Some socialist readers of this review might say: so what? Isn’t this just “blowback” from influence campaigns run by the
CIA and other Western intelligence agencies? Harry van Bommel, for example, dismisses the question of Russian
involvement in the Dutch referendum with reference to the fabricated intelligence about “Weapons of Mass Destruction”
the United States used to justify the Iraq War. Jankowicz comments:
I can’t disagree, and really, it’s the perfect encapsulation of how Russian disinformation works: take something that
people are already mad about, pollute the information ecosystem, and get them so frustrated they start to distrust
institutions and disengage. (2390)
I’ve personally seen socialists suggest that this exacerbation of social divisions and distrust in the media (“the enemy
of the people”, as Trump used to put it) is a good thing for our side. This seems to assume that when people lose faith
in mainstream politics and information, they may as well turn to a socialist view of the world as to conspiracy theory
and fascism. This is simply not true – in none of the examples in the book, nor those I am familiar with, does the turn
away from mainstream “consensus reality” lead in the direction of equality and democracy. The only “Left-wing” ideas
which benefit from online disinformation are actually reactionary ones – “tankie” politics cheerleading authoritarian
states, science denial which threatens lives in the era of COVID-19, or sheer bigotry couched in “Left” language against
migrants or trans people.
In contrast, Fightback stands in the Marxian tradition of bringing “workers and science” together. Where we reject mainstream narratives and
ideology, it is at the point where they contradict facts and logic, where they justify exploitation and oppression with
irrational beliefs.

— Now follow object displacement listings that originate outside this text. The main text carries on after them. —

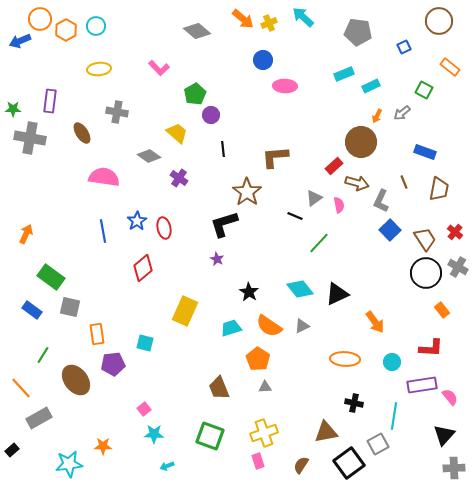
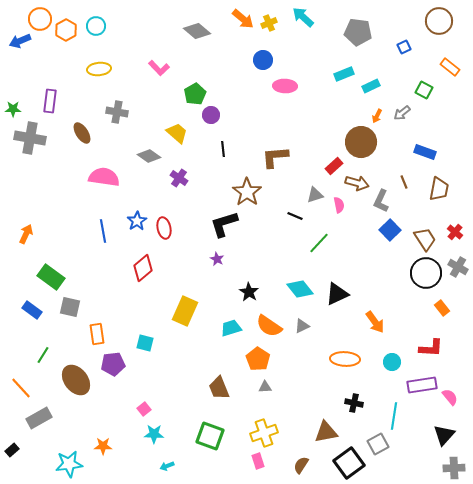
gray triangle at (314, 198): moved 1 px right, 3 px up; rotated 18 degrees clockwise
orange rectangle at (442, 310): moved 2 px up
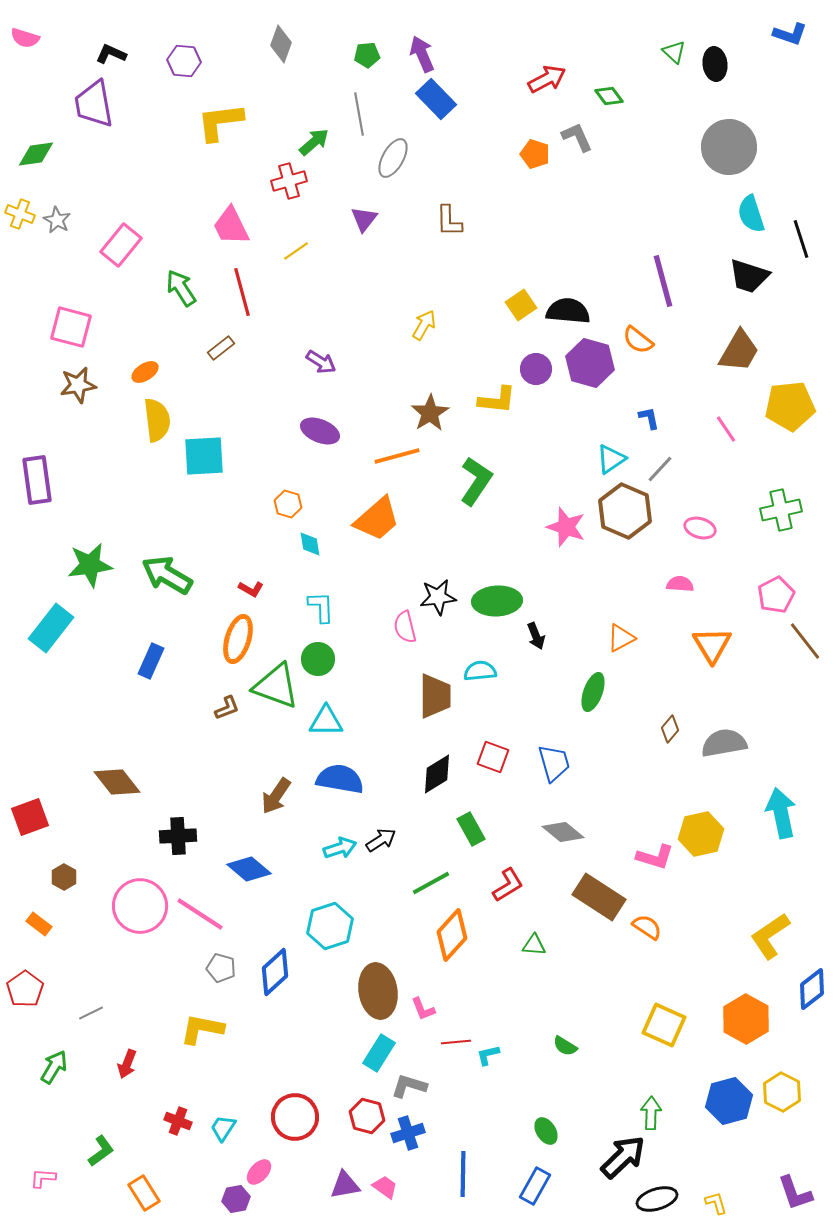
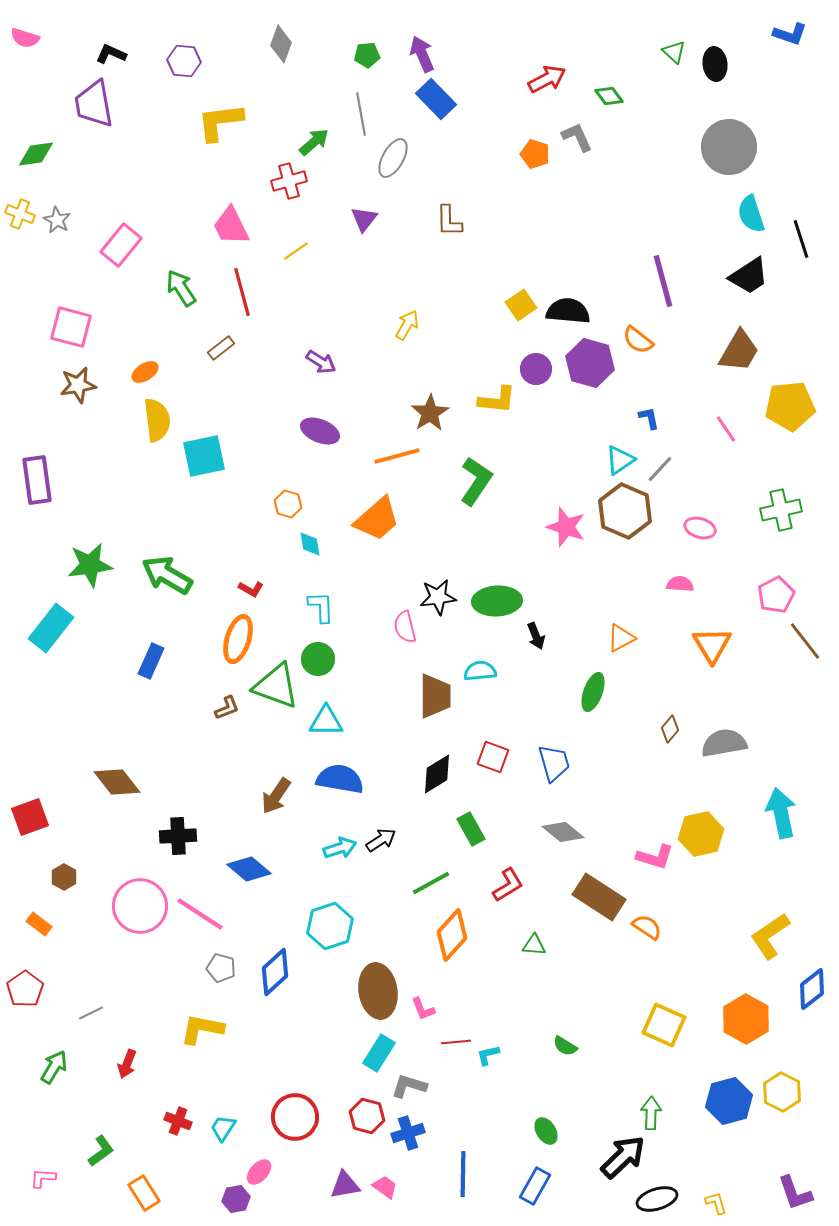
gray line at (359, 114): moved 2 px right
black trapezoid at (749, 276): rotated 51 degrees counterclockwise
yellow arrow at (424, 325): moved 17 px left
cyan square at (204, 456): rotated 9 degrees counterclockwise
cyan triangle at (611, 459): moved 9 px right, 1 px down
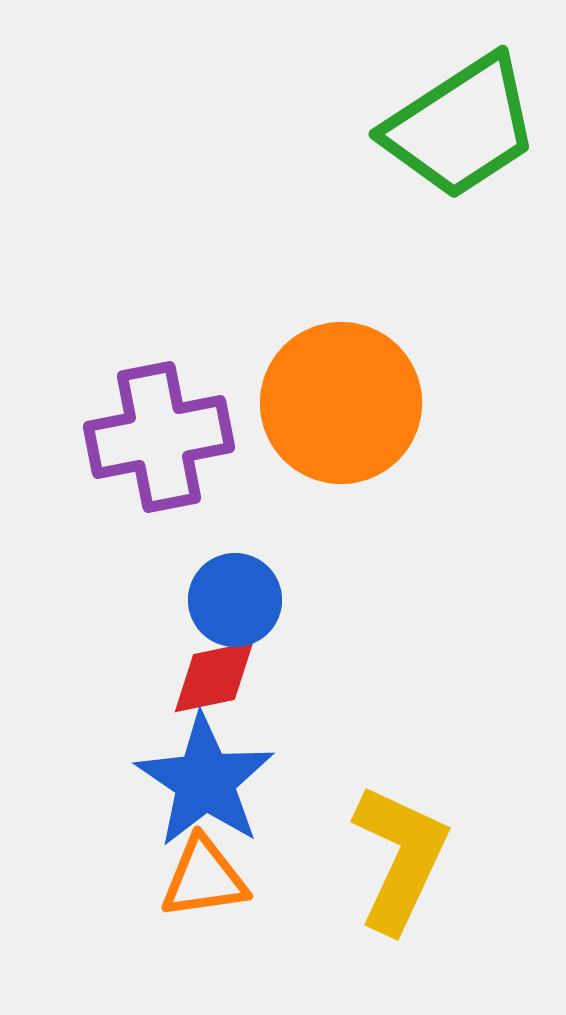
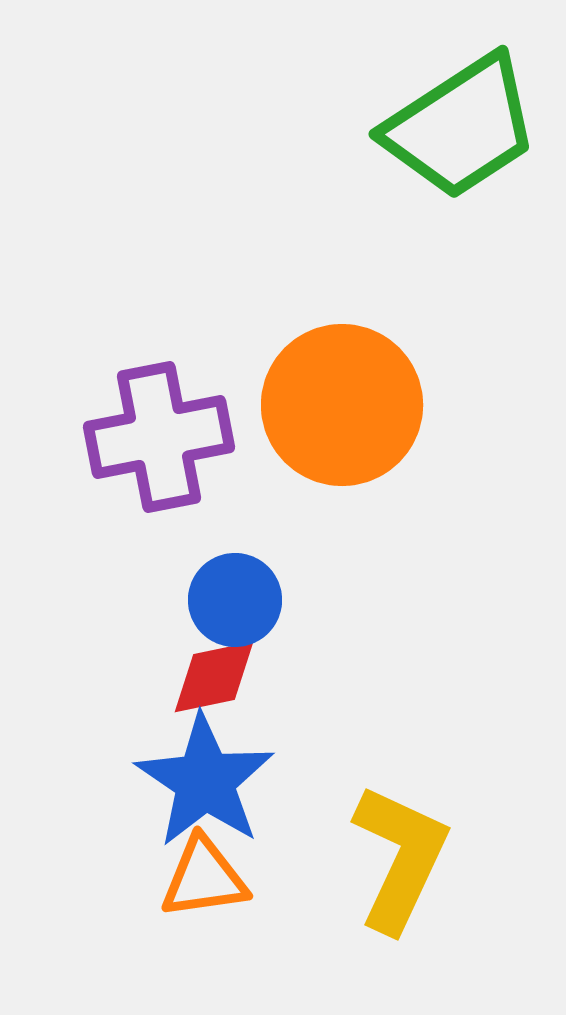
orange circle: moved 1 px right, 2 px down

This is directly contrary to the world which Russian information warfare seeks to create – a
nihilist world of “alternative facts” bubbles, where democracy becomes impossible for lack of a shared reality, and only
an authoritarianism that tells enough people what they want to hear can restore order. “When we can’t agree on the truth
within our own borders, we will not be able to dispute the lies coming from outside of them” (3268) – or anywhere else,
for that matter.
Jankowicz is an American liberal and her solutions to the problem of information warfare – investment in journalism,
improved education in civics and media literacy, and better funding for public libraries – rely on her belief that “what
the West has, however imperfect, is worth fighting for” (250) She states in particular that “in this book, platforms
such as Facebook and Twitter have escaped serious inspection because the case studies outlined in these pages focus on
government responses to disinformation”. (3047) This leaves something of a gap in the book, since evidence shows that
the best response to information warfare (and to fascism) is deplatforming – as shown by the effectiveness of banning
ex-President Trump from Twitter – and that, conversely, these Big Tech giants actually profit from the social division
and “outrage clicks” generated by disinformation.
Certainly, we must defend the very limited rights of freedom of speech, organization, and political participation which
are allowed under neoliberal capitalism. But the social divisions created by that very society make it possible for not
only the Russian state, but corporate, state and reactionary propagandists of all sorts, to effectively shit in the meme
pool, and repress consciousness to the point that the masses reject even these meagre democratic rights in favour of the
pleasures of chauvinism and bigotry. “Fake news” and disinformation are part of life under capitalism, and only an end
to social inequality can put a final end to them.